# Do I really need "Blue" LED option?



## Aqua07 (Jul 9, 2012)

Hi folks - I never owned a plant lighting system that has the capability to cast blue light before (for nighttime), and I don't have a sense on how nice it looks, etc. Is there any benefit in having this option? I'll be ordering a light soon but is only white LEDs, so wondering if I should get a model that has the blue lighting capability as well?

Thanks


----------



## jellopuddinpop (Dec 12, 2016)

The blue moonlight is purely cosmetic. I think it looks pretty, but it doesn't benefit the plants at all.


----------



## Cally95 (Sep 29, 2013)

I found it to be a neat feature at first but only turned it on once or twice. After that I never turned it on again


Sent from my iPhone using Tapatalk


----------



## jeffkrol (Jun 5, 2013)

There are more "fun" colors..


----------



## tamsin (Jan 12, 2011)

I always think most of the blues look really unnatural. I'd rather have a very dim whitish for moonlight. 

What light is that jeffkrol?


----------



## jeffkrol (Jun 5, 2013)

tamsin said:


> I always think most of the blues look really unnatural. I'd rather have a very dim whitish for moonlight.
> 
> What light is that jeffkrol?


Not sure.. not my tank.. It's a RGBW type though..
Setting is set for blue/green (cyan) and low percent..

Not too many lights offer enough "bells and whistles" to set moonlight color though IF they even do it..
AI prime and Radions do.. Possibly new CC 24/7 (?) .. DIY's and Current Satellite plus PRO(from memory)....
Would need to verify each though..
Adding a simple RGB strip to any light is a simple and cheap option..


----------



## JusticeBeaver (Oct 28, 2017)

Blue specific LEDs will provide more "useful" light to your plants since chlorophyll a absorbs in the blue and red light spectrum while consuming less energy since all the energy is put into emitting that one wavelength. That being said, just get the lights that make your aquarium look best and provide good growth.

- - -

[Tasks and exercises]
• 1. Based on the blue LED thread, is each statement correct? Answer yes or no for each, and quote the words that decide it. (a) jellopuddinpop says blue moonlight helps the plants. (b) Cally95 turned the blue light on only once or twice. (c) jeffkrol says the tank he pictured is his own.
• 2. In the blue LED thread, what does tamsin say she would prefer for moonlight?
Use only the blue LED thread, not the data, for these answers.

[Recorded information]
- - -

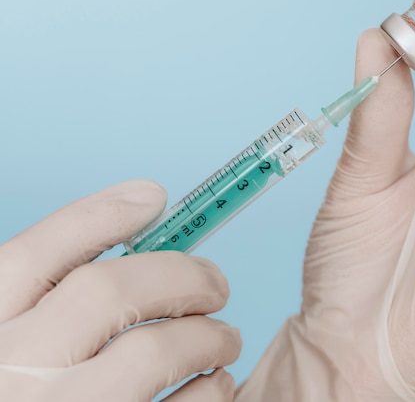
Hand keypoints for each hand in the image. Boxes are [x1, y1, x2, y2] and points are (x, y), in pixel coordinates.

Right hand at [0, 180, 240, 401]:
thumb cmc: (24, 393)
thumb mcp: (8, 345)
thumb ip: (43, 303)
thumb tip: (138, 210)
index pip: (35, 255)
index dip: (101, 216)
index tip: (153, 199)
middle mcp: (10, 379)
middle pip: (107, 293)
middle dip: (179, 275)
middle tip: (216, 282)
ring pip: (151, 354)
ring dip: (206, 336)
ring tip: (225, 336)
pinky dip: (210, 392)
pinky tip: (216, 385)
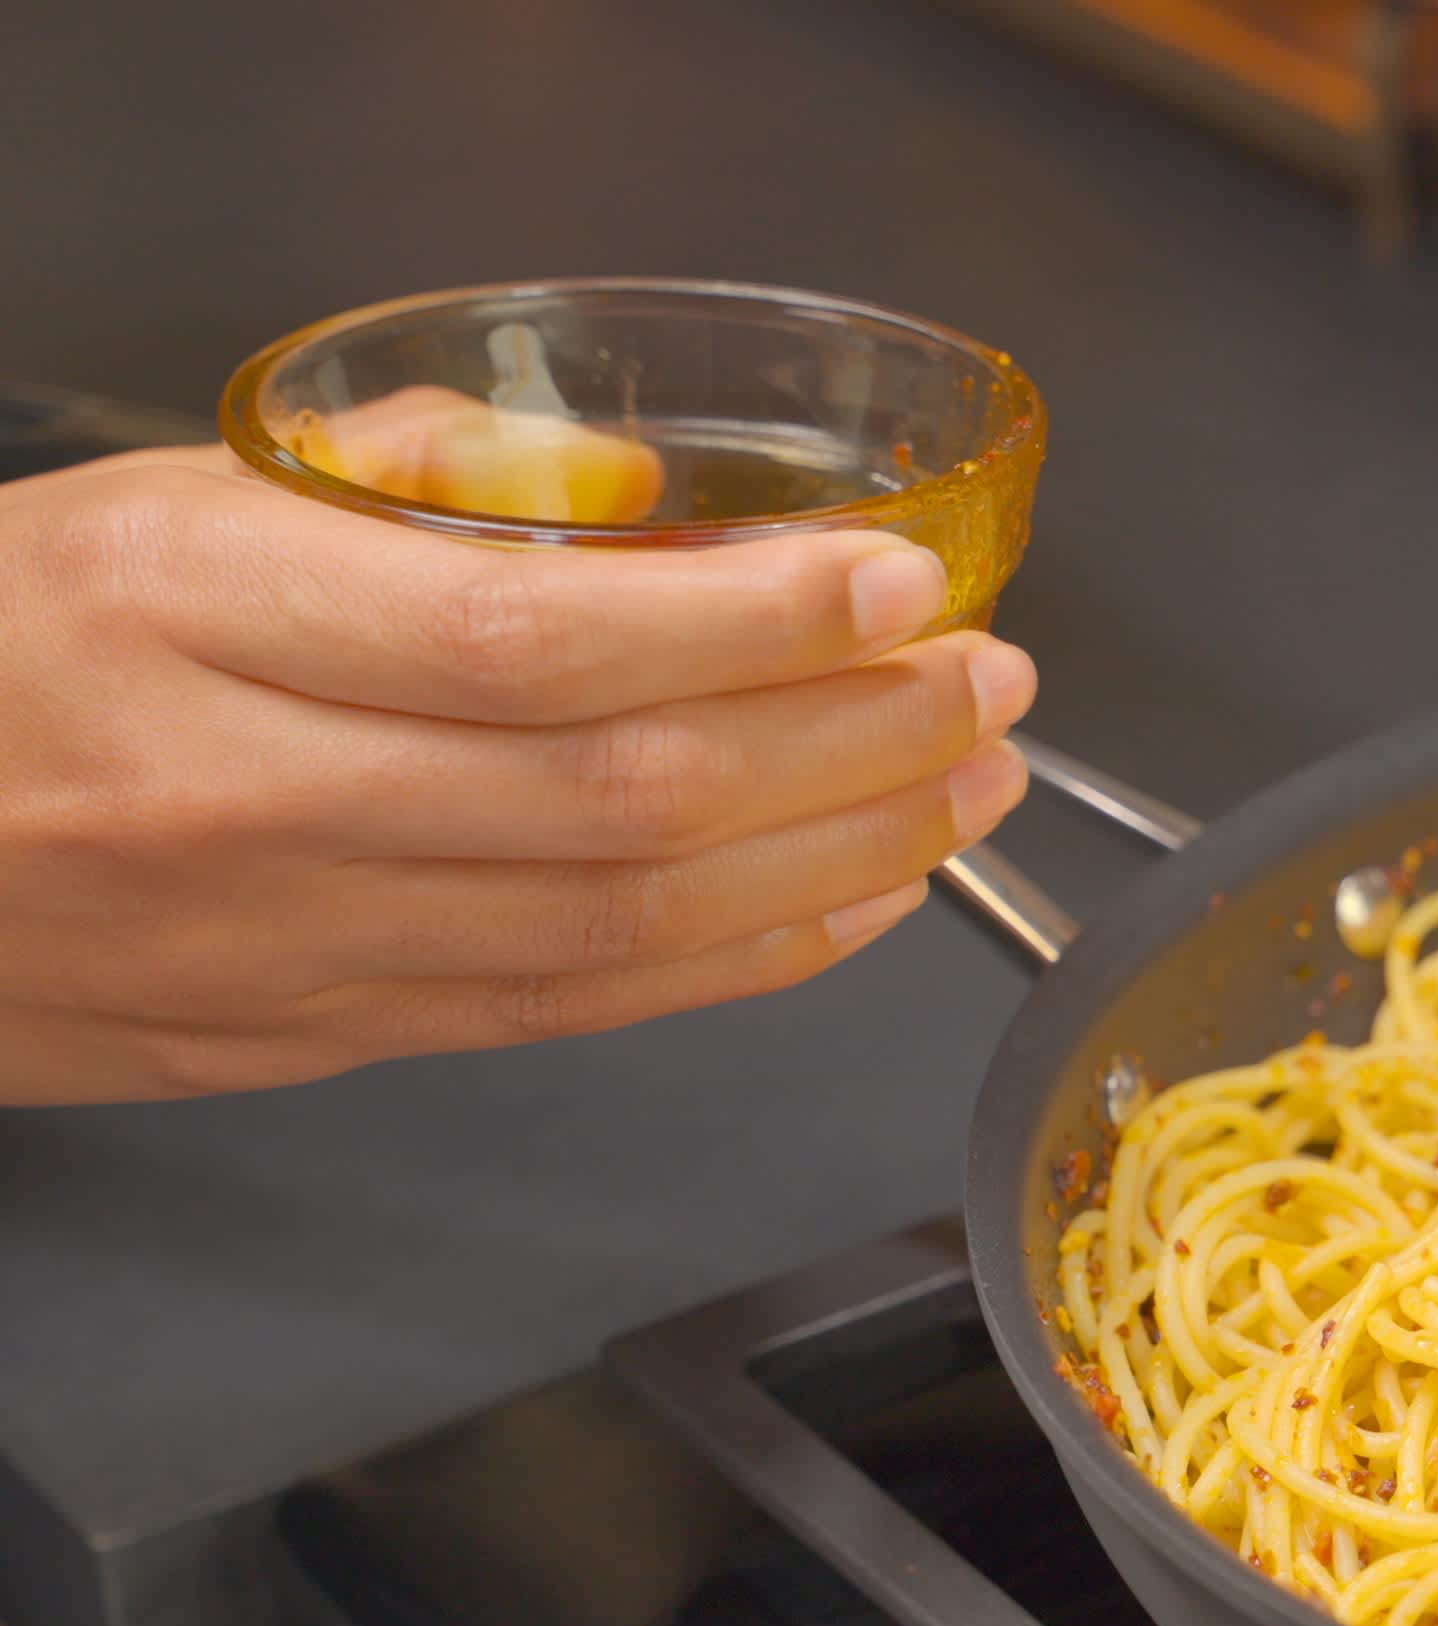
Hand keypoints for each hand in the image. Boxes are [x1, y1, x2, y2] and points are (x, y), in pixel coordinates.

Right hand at [0, 442, 1032, 1103]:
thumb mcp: (161, 499)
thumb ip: (401, 483)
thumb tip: (630, 496)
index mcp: (199, 620)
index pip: (539, 638)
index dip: (754, 624)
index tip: (898, 586)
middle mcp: (250, 798)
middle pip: (625, 794)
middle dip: (852, 741)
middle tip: (988, 682)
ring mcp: (285, 945)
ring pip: (627, 920)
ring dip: (842, 853)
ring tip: (965, 782)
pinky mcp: (314, 1041)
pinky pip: (574, 1006)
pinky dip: (743, 957)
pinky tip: (854, 897)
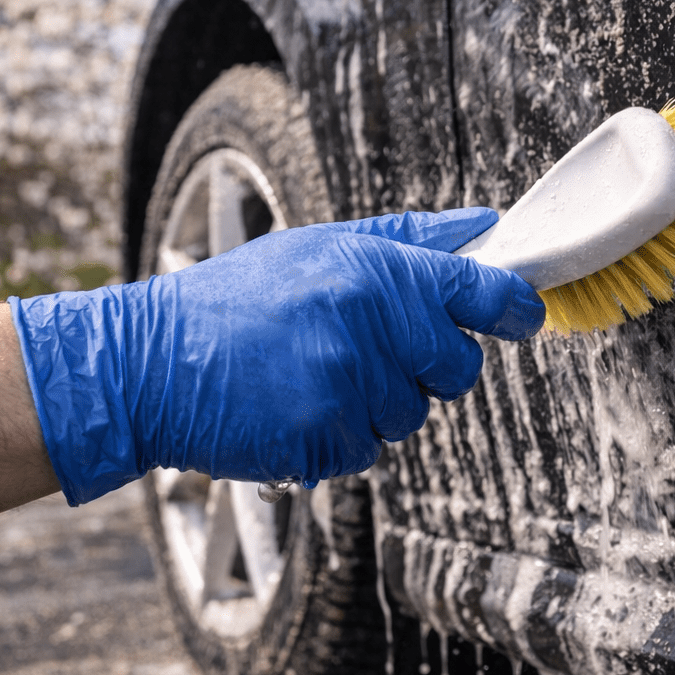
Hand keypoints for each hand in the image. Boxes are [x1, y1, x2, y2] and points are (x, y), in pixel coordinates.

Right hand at [10, 208, 542, 503]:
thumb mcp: (320, 245)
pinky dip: (339, 437)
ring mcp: (348, 387)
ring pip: (411, 414)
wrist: (149, 363)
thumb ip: (410, 239)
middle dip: (429, 366)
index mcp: (373, 271)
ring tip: (312, 374)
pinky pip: (367, 449)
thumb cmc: (236, 300)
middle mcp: (369, 327)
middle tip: (373, 350)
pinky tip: (293, 407)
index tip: (526, 314)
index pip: (479, 290)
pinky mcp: (324, 440)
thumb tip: (487, 225)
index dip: (515, 305)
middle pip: (457, 367)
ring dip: (376, 404)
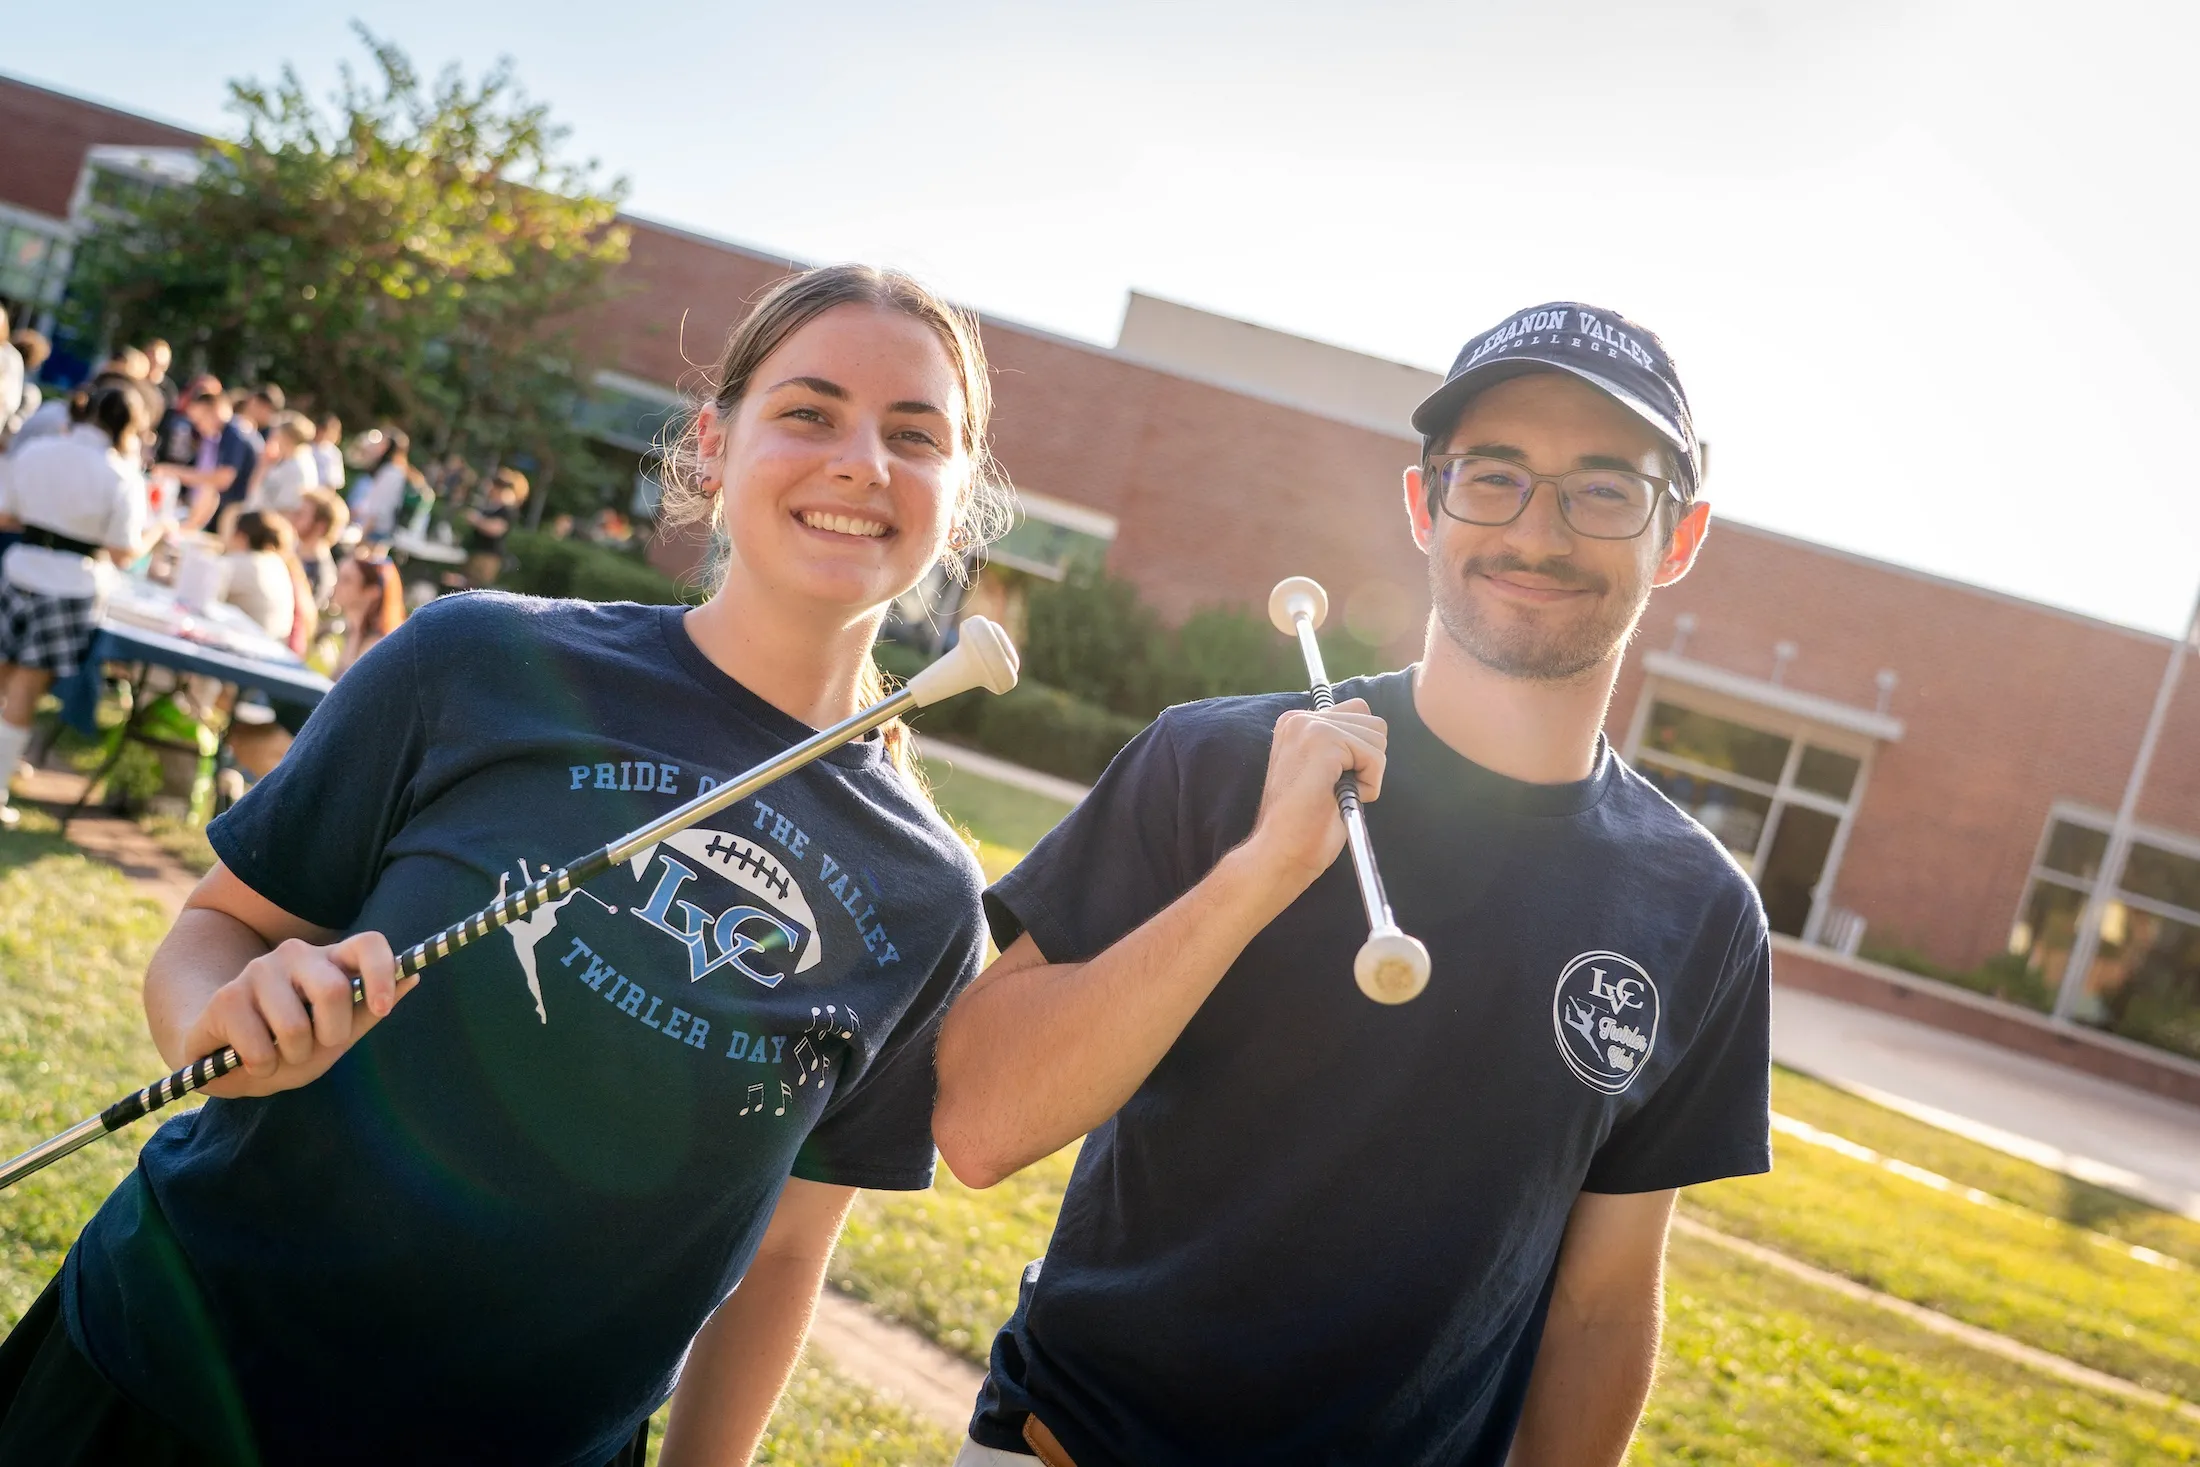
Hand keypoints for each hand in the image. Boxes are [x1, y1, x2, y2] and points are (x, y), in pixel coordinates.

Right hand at [179, 933, 413, 1098]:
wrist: (224, 1057)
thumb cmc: (289, 1044)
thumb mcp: (336, 1036)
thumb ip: (369, 1011)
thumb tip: (413, 976)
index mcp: (331, 961)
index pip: (368, 944)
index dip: (381, 972)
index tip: (383, 1009)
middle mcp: (297, 955)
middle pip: (332, 991)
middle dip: (330, 1035)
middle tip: (316, 1046)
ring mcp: (258, 971)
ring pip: (294, 1026)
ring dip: (291, 1058)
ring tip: (280, 1055)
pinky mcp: (226, 997)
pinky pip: (259, 1047)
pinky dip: (262, 1068)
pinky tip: (253, 1061)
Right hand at [1238, 698, 1387, 890]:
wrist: (1281, 851)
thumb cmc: (1305, 823)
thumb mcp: (1324, 772)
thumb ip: (1341, 744)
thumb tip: (1376, 727)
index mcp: (1296, 723)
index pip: (1358, 711)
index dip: (1360, 753)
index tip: (1332, 778)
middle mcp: (1299, 718)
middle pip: (1374, 723)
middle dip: (1367, 761)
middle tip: (1335, 788)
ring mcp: (1310, 726)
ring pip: (1377, 738)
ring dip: (1368, 774)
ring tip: (1335, 794)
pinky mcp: (1323, 741)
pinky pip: (1374, 757)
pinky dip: (1369, 784)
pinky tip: (1339, 797)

- - -

[Answers provided]
• 1.
(a) No: "The blue moonlight is purely cosmetic. I think it looks pretty, but it doesn't benefit the plants at all."
(b) Yes: "only turned it on once or twice."
(c) No: "not my tank."

• 2. A very dim whitish light.